Gov. Mike DeWine and Attorney General Dave Yost, both Republicans, announced acceptance of the plan on Wednesday. They said that the communities who have agreed to the plan cover 9.8 of the state’s 11.7 million residents. While some local and county governments did not vote, none voted against the plan, the officials said.
Part of the plan is that Ohio and its local subdivisions would negotiate for settlements jointly.
No other state has announced a similar plan.
Drugmakers, distributors and pharmacies are facing about 3,000 lawsuits in the U.S. over the toll of opioids. Combined, prescription painkillers and illicit versions such as heroin and fentanyl have been linked to more than 430,000 deaths in the country since 2000.
Companies have showed a willingness to settle.
But one obstacle has been animosity between state and local governments over how to divide any money that comes in.
Under the OneOhio plan, 55% of the money would go to a stateside foundation that would address the crisis, 30% would go to community recovery efforts and be handled by local governments. The final 15% would go to the state government to be used to fund prevention, treatment and recovery services.
“It’s a simple concept, but when we are united, we are stronger.

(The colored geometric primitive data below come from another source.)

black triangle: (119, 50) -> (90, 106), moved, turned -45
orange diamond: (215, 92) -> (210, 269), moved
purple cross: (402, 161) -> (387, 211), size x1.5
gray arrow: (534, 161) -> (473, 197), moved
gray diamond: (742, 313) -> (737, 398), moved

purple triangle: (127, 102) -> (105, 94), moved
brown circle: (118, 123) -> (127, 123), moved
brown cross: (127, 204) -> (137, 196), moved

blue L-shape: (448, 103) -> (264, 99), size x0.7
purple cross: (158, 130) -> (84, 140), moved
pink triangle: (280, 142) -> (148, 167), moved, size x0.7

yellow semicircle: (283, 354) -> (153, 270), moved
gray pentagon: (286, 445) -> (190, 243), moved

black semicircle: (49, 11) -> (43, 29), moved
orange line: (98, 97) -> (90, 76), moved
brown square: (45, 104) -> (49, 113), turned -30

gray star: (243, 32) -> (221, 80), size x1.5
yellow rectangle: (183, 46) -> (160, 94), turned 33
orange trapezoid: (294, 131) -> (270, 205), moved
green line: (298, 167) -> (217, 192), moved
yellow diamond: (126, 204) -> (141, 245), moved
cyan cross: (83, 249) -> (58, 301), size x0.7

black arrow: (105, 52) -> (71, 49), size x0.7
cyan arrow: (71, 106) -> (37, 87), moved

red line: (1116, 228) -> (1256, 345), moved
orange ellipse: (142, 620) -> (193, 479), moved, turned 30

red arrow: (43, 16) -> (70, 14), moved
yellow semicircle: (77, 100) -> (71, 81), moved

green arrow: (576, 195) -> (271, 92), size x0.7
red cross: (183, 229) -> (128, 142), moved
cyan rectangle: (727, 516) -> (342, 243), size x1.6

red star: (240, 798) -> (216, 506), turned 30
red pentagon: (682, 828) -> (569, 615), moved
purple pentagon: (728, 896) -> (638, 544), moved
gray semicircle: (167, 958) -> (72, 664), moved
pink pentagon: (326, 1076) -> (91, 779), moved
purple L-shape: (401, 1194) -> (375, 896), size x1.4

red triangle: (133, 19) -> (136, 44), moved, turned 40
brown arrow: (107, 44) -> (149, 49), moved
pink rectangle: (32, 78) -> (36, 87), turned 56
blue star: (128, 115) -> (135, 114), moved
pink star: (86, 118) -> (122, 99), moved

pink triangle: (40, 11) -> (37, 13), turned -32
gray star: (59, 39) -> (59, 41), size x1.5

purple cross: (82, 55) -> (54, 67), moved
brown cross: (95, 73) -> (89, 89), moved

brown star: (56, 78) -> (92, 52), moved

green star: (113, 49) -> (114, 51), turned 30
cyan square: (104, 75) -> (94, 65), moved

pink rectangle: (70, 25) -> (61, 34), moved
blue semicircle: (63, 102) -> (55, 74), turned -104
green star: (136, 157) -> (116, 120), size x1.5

OneOhio puts us in the best position to face the drug companies (that) did so much to destroy lives and communities when they got Ohioans hooked on their highly addictive products,” DeWine said in a statement.
A lawsuit filed by the state, an epicenter of the crisis, against the drug industry could go to trial later this year.
So far, companies have mostly settled cases before trial.
Two proposed nationwide settlements, from drugmakers Purdue Pharma and Mallinckrodt, are being pushed through bankruptcy courts.
And a group of three distributors and two drugmakers has made a national settlement offer that could be worth $88 billion over time in cash, treatment drugs and services. But a group of states, including Ohio, has pushed back against that plan.
Some of the urgency to reach a deal may have evaporated this week when a judge said he would postpone the next trial scheduled because of the novel coronavirus. Opening statements in the case had been expected to start in early April in Central Islip, New York.